Ela interrompeu seu próximo passo, aflita e insegura, enquanto eu buscava aproximar-me mais do banco.

- Por que você só não me ama? - Ela questionou, não sei se verdadeiramente para mim, talvez tenha sido mais para ela.

- Te amar...?

- Seria tão mais fácil... - ela resmungou. - Eu te faria feliz...

Eu a encarei, absorto e chocado.

- Suzy, você tá chapada... - foi Anna-Luca quem falou. - Larga isso.

- NÃOFALACOMIGOSUAVAGABUNDA! - Ela explodiu, retornando ao estado de frenesi.

Ela olhou para mim.

- Sempre se defendendo... - Ela parecia decidir-se. - Seu babaca! - O cachorro latia. - Eu sempre fiz tudo para você! - Ela brandiu novamente o cano.

Eu alcancei o banco e avancei contra ela quando ela ameaçou me atacar de novo. Mas meu braço quebrado não respondeu ao comando, e o cano de ferro afundou na minha cabeça... Mas eu não morri instantaneamente...

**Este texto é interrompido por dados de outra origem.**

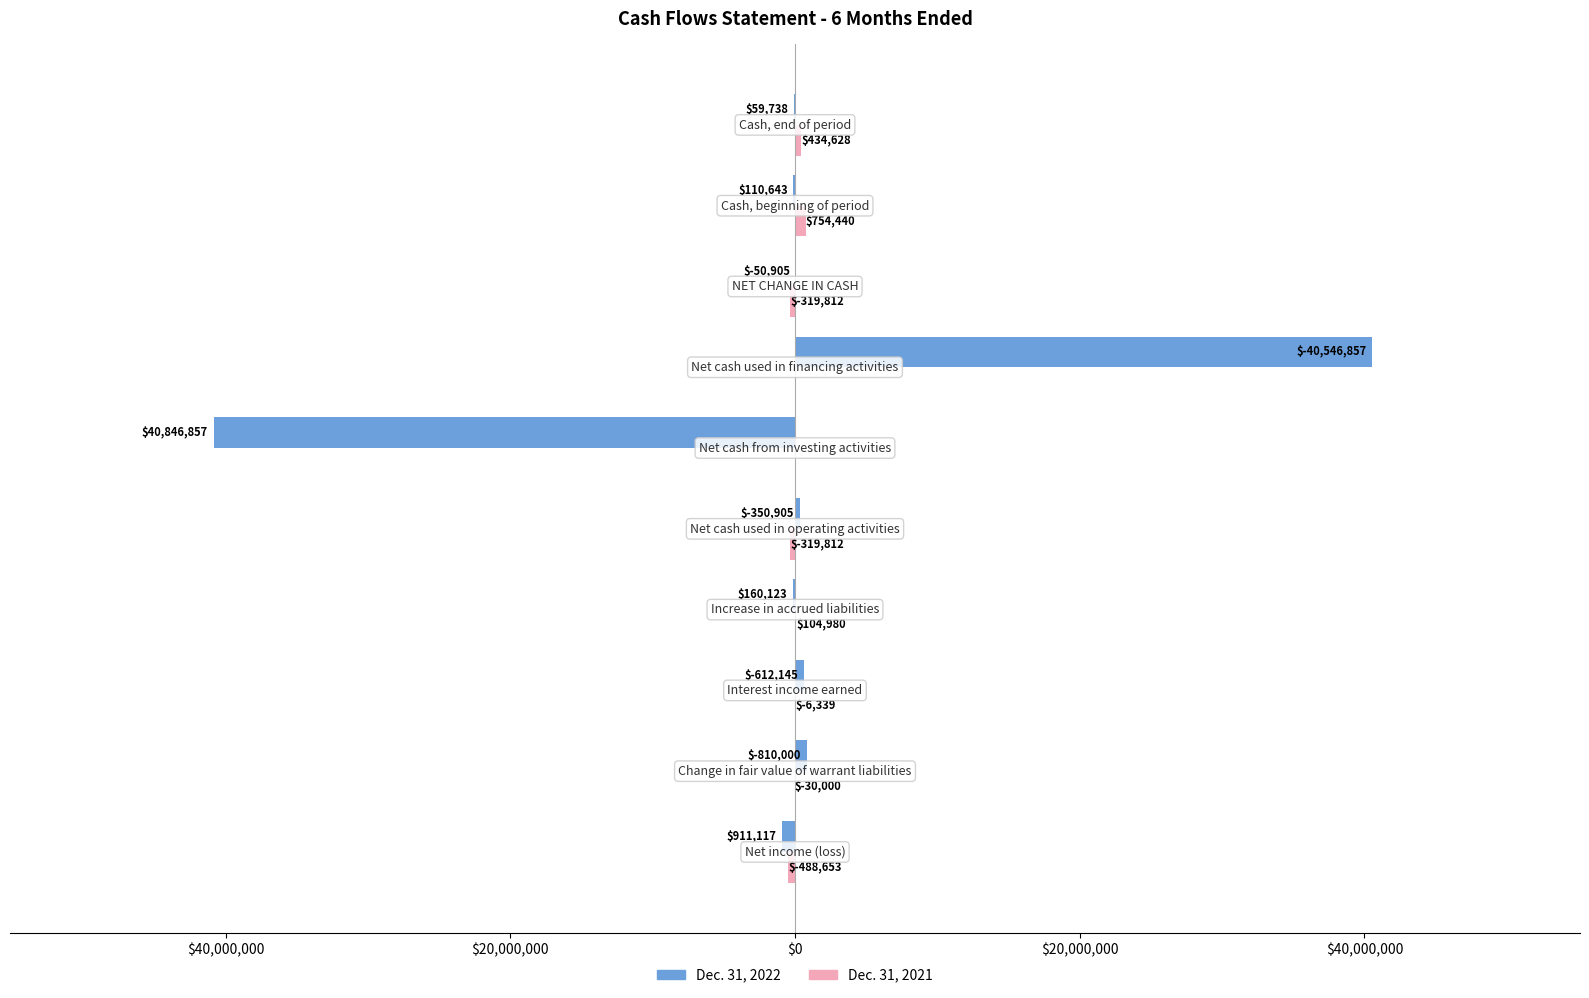

What is the value of the Dec. 31, 2021 bar at the 4th from the left?

104980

Pelo meu outro olho eu vi Anna-Luca tentar pará-la, gritando em desespero, apenas para tomar uma traulitada na lateral do crânio, que se esfacelou, sob os gritos desesperados de Suzy:

-VA-GA-BUN-DA! - O cano repicava como um sino a cada golpe, pontuado por uma sílaba, preenchendo todo o ar com sua canção.

Me entreguei quando a vi sobre mim e senti sua mão no botão da minha calça...

Preferi morrer.

Mas eu ouvi. Ouvi quando ela disse:

Estou morta também. E você não vai mais fugir de mim.